[Is God playing games?]
I was reading your commentary regarding the passage of Luke 15:1-32…. I want to ask you about what you said: "Jesus could have invented any kind of story to reveal what God is like. That he invented this is a matter of immense significance. God rejoices to find what is lost."
What got me thinking, however, is the path we were put on to begin with. Meaning, do we, as humans, all start off "lost"? Let me clarify a bit so you may understand the question, because this strikes me as confusing. The only way for God to rejoice at the sinner who repents or the sheep who finds its way home, is to be lost in the first place. So, what I am trying to understand is: has God purposefully "set us out" to be "lost" from birth, and see which of us souls, in human form now, can find the journey back home - so to speak…?
Thanks for your email. It’s great that you get your teeth into a question and don’t let go!
“What’s the first thing you have to do to prepare for the Sacrament of Penance?” “You have to commit some sins,” replied the little girl. Well, we can be dispensed from that requirement. Remember that in the parable of the Prodigal Son there is also the older brother, who never went astray in the particular way that his younger brother went astray. There is no indication in the story that the father loved one more than the other. To the older brother he said, “Son, you are always with me, and all I have is yours” (Lk 15:31). This is an expression of totally positive feeling; there is no limitation built into it, just as there was no limitation built into his love for his younger son. The implication is that we don’t have to be lost in order to come into our own.
It was almost universal practice in the past for spiritual writers and preachers to paint the wall black in order to get credit, later on, for painting it white: they would make sure we felt totally bad before attempting to apply their remedies. It was melodrama rather than drama. But, you might object, don’t we still have that? We begin every Mass by “calling to mind our sins.” What a way to begin a celebration! It would kill any other kind of celebration. What would happen if the best man at a wedding started off in that vein – or a school principal at a debs’ ball?

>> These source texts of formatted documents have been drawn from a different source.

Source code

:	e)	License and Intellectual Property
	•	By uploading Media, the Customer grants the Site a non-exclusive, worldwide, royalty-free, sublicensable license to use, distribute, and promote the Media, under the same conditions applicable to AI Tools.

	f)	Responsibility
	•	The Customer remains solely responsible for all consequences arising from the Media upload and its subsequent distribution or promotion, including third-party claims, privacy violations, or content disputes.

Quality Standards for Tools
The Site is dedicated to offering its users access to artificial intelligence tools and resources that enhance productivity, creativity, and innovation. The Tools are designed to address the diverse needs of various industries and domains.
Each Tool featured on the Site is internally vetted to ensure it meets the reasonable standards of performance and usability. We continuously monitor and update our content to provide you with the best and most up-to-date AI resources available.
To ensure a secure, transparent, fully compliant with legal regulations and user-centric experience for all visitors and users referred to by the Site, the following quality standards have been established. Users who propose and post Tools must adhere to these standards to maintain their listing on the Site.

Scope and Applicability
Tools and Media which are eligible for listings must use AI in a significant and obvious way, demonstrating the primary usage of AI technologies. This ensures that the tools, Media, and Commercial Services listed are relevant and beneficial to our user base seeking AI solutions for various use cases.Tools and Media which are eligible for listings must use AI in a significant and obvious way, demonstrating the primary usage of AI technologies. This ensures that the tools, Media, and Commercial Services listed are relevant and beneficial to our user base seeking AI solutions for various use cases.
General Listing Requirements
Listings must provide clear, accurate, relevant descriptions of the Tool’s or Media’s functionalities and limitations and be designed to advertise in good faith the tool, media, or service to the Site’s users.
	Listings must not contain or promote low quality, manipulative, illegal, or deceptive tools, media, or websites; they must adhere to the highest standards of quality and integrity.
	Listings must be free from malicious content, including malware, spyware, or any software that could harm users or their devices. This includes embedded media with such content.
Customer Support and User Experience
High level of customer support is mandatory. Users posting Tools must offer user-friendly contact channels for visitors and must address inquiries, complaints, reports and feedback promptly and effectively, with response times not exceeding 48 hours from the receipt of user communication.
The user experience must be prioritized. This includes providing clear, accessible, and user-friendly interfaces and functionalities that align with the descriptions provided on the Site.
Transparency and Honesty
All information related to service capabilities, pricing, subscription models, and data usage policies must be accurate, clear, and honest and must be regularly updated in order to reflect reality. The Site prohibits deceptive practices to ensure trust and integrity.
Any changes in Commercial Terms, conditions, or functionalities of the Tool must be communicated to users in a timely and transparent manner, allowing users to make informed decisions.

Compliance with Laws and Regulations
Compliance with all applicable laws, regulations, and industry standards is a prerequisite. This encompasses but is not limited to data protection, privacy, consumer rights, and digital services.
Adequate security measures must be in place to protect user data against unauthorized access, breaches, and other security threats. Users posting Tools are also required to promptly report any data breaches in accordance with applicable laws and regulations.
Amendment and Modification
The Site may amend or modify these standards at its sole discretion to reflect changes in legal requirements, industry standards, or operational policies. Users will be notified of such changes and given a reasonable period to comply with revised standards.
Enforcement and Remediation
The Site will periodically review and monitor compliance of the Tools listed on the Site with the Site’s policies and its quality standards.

But this is to misunderstand the Liturgy. We call to mind our sins in order to be sure that we are bringing our real selves there, and not some tailored version – like a spiritual Sunday suit. We come as we are; it is real drama, not melodrama. And the text says, “Let us call to mind our sins,” not “Let me call to mind your sins.”
Sin isn't necessary for a Christian life, but it would be unrealistic to imagine that there are any Christian lives without it. Here’s a remarkable paragraph to that effect from Meister Eckhart (1260 – 1328). “See: who was dearer to our Lord or more intimate with him than the Apostles were? Yet not one of them but fell into sin: they had all been great sinners. He has frequently shown this in both the Old and the New Testament in regard to those who afterwards were by far the dearest to Him; and even now one seldom finds that people come to greatness without erring somewhat at first. Our Lord's intention in this is that we should recognise his great mercy: he wants to urge us by this to great and true humility and devotion. For when repentance is renewed, love too is greatly increased and renewed.” Eckhart is showing us that he has read John’s First Letter: “If we say that we have no sin, we deceive ourselves, and the truth is not in us…. I am writing these things to you so that you may not sin. But if anyone does sin, we have an advocate with the Father, Jesus Christ the just one” (1:8; 2:1).
All of chapter 15 of Luke’s gospel, and not just the story of the Prodigal Son, is about being lost and found: the lost coin, the lost sheep, and the lost son. Being lost and being found: that's the stuff of drama, and an immense number of plays, novels and poems draw their power from that. It is the oldest of all dramas: hide-and-seek. Even babies know how to play this game. No one has to teach them; you could say they bring it with them from God. The spiritual life is a game of hide-and-seek. God seeks and we hide, God hides and we seek.
Jesus angled his story to his hearers, who were the scribes and Pharisees. They felt that everyone but they themselves was lost. Jesus characterised them perfectly in the person of the older brother. That older brother is one of the most unattractive figures in all literature. He has never gone astray, he has never been lost, he has never experienced the drama of hide-and-seek. He is joyless, self-righteous and mean-spirited; he’s the original grouch. Yet somehow the father managed to love him. Most people would identify themselves better with the younger brother, because we know we often go astray. We don’t have to go astray, but we do. So there’s hope for everyone, whether we are good or bad. What matters more is that God is good.